- [WHAT NEEDS TO BE DONE]
Print the data below exactly, but only the lines from the one containing "none -> <div>" down to the one containing "none -> <span>Natural", inclusive.

- [EXTRACTED INFORMATION]
•••••
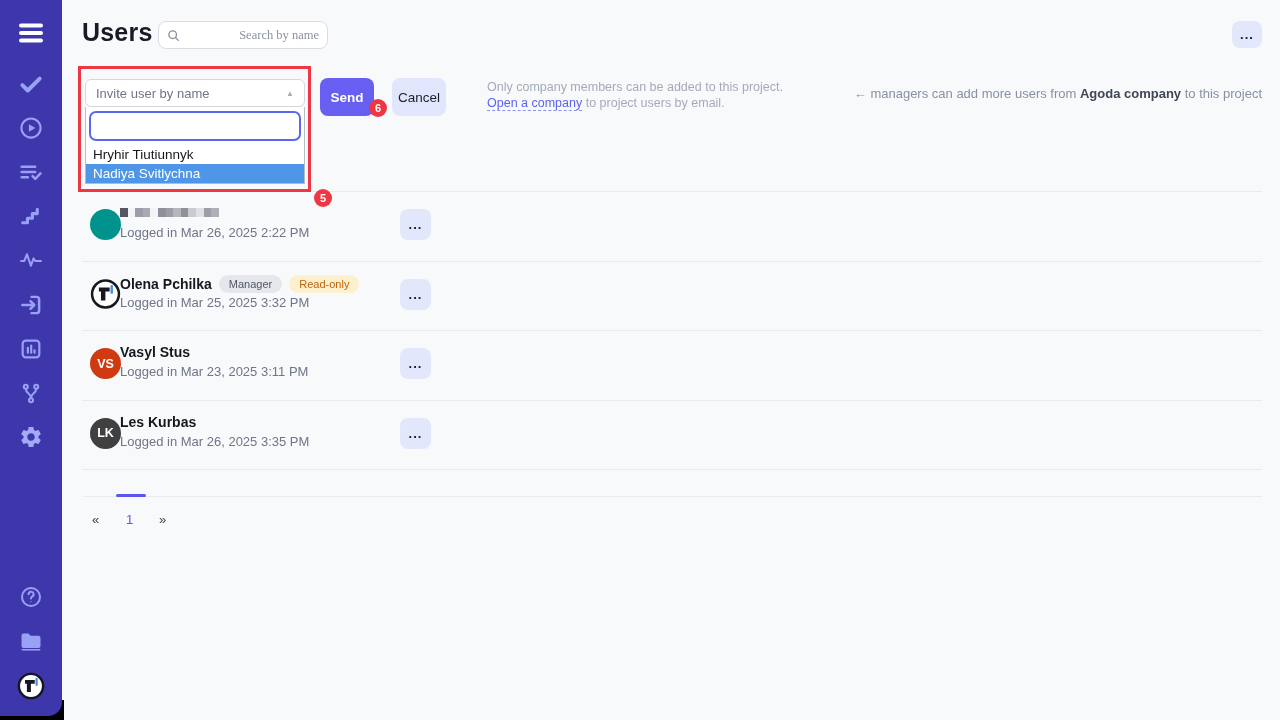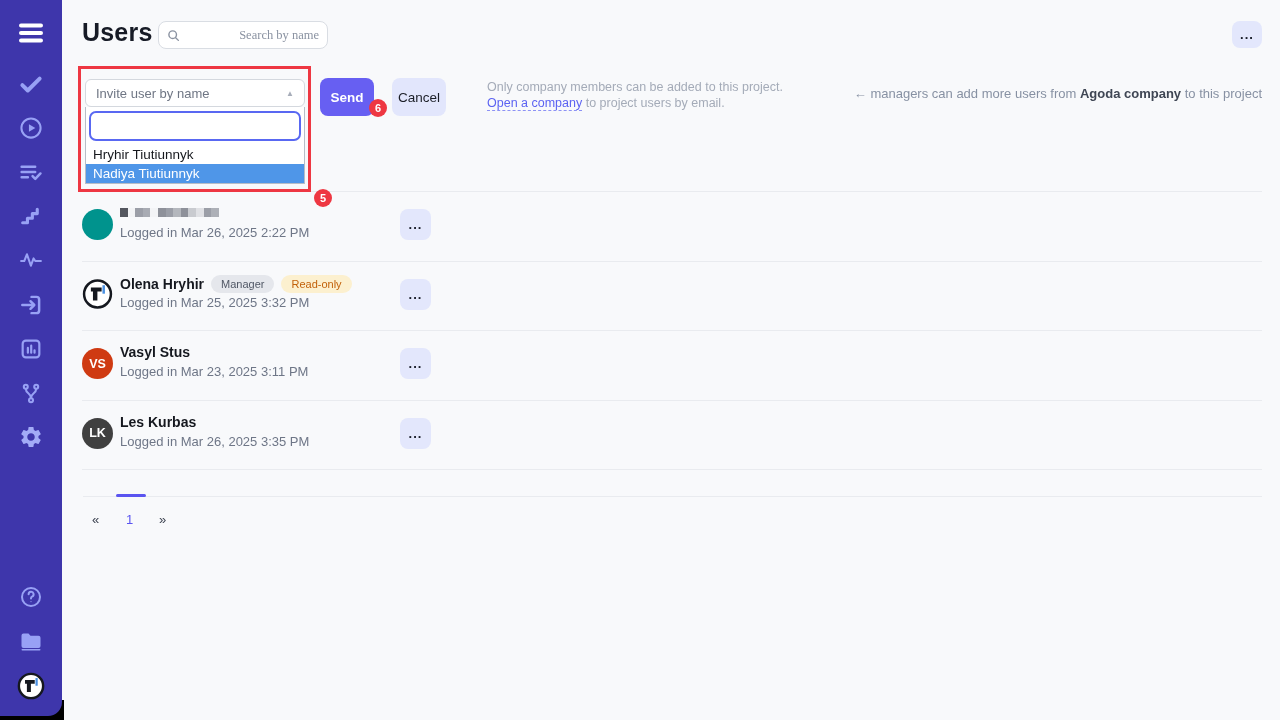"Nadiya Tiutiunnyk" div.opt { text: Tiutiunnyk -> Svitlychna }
•••••
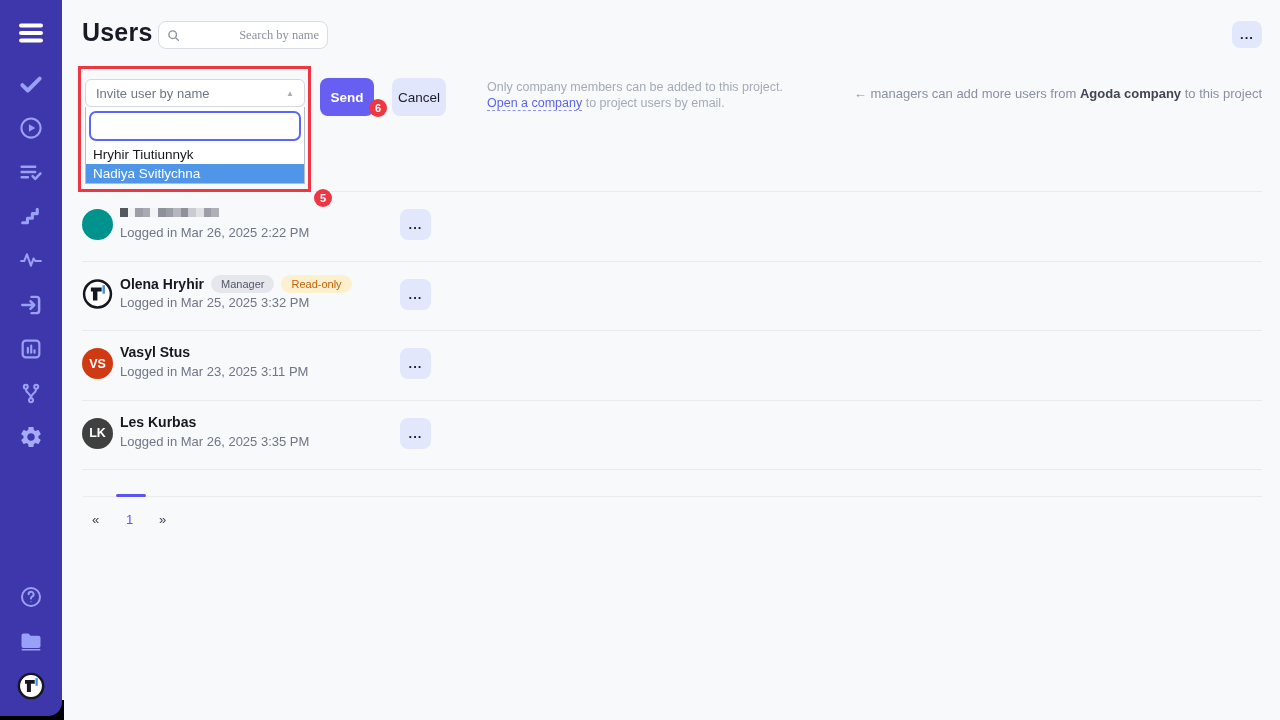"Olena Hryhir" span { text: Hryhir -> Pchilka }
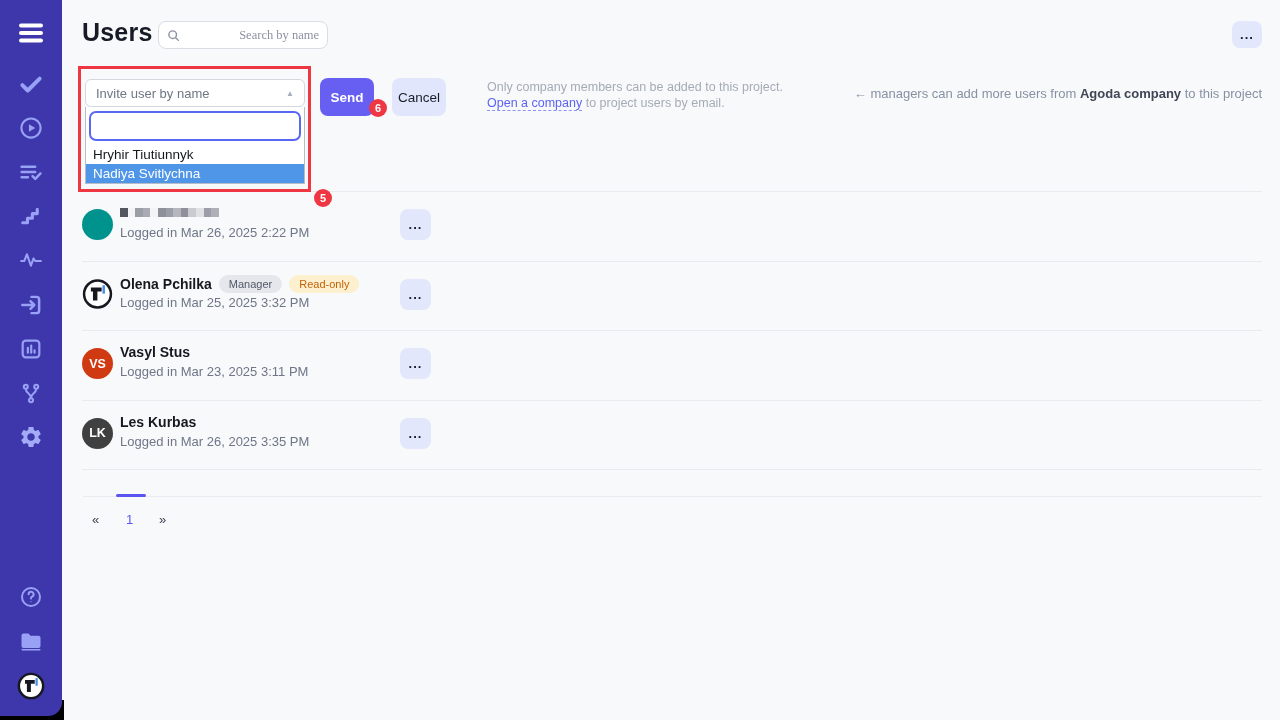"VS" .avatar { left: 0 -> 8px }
•••••
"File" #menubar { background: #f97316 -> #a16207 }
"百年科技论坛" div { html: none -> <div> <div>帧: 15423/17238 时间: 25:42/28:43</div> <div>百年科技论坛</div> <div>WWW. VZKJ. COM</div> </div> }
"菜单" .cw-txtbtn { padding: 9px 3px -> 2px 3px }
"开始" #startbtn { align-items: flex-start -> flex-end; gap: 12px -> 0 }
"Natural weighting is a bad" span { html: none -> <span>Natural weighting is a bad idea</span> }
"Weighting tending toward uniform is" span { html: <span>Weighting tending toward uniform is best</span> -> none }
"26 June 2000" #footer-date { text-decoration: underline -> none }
•••••
- [TASK SOLUTION]
"百年科技论坛" div { html: none -> <div> <div>帧: 15423/17238 时间: 25:42/28:43</div> <div>百年科技论坛</div> <div>WWW. VZKJ. COM</div> </div> }
"菜单" .cw-txtbtn { padding: 9px 3px -> 2px 3px }
"开始" #startbtn { align-items: flex-start -> flex-end; gap: 12px -> 0 }
"Natural weighting is a bad" span { html: none -> <span>Natural weighting is a bad idea</span> }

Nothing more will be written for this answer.